# say hi..



## TIGER (Nov 19, 2003)

Hello, just wanna say hello to all of u guys (girls?)! btw is there any man here? i feel dat there are many girlish talk here :wink: but its ok. Members of this forum are very nice. Someday i'll send my Anggora pic named Aurell.
Hey, all of u came from american huh?


----------



## carealicious (Nov 2, 2003)

There are some men here....bean is one of them....

I am not a man, but, welcome anyway...


----------



## TIGER (Nov 19, 2003)

carealicious said:


> There are some men here....bean is one of them....
> 
> I am not a man, but, welcome anyway...


thx carealicious :wink: u're so nice. alicious, is dat da name of ur cat?


----------



## Aonir (Aug 18, 2003)

Welcome to CatForum! Im a girl and from America.. How'd you ever guess? lol I believe we have people from different countries though. I know my other forums do!


----------



## TIGER (Nov 19, 2003)

Aonir said:


> Welcome to CatForum! Im a girl and from America.. How'd you ever guess? lol I believe we have people from different countries though. I know my other forums do!

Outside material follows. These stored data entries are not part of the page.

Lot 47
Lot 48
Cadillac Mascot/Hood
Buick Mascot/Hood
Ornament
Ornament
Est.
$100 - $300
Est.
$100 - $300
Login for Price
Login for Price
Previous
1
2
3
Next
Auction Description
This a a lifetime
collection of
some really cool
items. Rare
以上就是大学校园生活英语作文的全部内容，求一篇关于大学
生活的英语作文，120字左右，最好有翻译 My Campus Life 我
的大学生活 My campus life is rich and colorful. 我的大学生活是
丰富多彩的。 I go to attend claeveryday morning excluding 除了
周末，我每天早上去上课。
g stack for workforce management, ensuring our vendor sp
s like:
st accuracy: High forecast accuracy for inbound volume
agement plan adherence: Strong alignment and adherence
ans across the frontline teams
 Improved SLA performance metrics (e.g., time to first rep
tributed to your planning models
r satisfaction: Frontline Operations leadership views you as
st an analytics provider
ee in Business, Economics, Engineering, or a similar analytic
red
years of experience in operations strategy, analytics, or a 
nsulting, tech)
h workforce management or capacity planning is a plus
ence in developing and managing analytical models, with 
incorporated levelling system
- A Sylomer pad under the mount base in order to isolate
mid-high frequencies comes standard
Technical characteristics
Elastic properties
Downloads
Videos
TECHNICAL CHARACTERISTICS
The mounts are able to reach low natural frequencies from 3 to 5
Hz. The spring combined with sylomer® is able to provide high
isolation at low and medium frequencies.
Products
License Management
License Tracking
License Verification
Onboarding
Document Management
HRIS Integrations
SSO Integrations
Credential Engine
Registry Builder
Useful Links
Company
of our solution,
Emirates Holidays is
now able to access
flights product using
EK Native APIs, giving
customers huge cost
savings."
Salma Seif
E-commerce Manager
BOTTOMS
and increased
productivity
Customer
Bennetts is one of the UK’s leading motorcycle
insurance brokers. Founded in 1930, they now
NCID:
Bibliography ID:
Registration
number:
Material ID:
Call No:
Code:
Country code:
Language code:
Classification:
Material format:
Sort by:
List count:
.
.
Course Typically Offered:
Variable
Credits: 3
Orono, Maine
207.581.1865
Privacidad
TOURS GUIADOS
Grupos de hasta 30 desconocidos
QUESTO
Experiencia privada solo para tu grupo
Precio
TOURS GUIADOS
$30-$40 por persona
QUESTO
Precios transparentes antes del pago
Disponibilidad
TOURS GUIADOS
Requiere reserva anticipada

Hi Aonir, how do u do? seems u're expert here :lol: :lol:


----------



## Aonir (Aug 18, 2003)

WoW! I just noticed I had all my KittyHeads!


----------



## kitkat (Sep 22, 2003)

Welcome to forum ,man, hehe another fellow girl here from the US. Look forward to seeing some pics of your cat soon :wink:


----------



## Ioana (Jul 12, 2003)

Welcome, TIGER - where are you from?
I am from Romania but am living in the USA


----------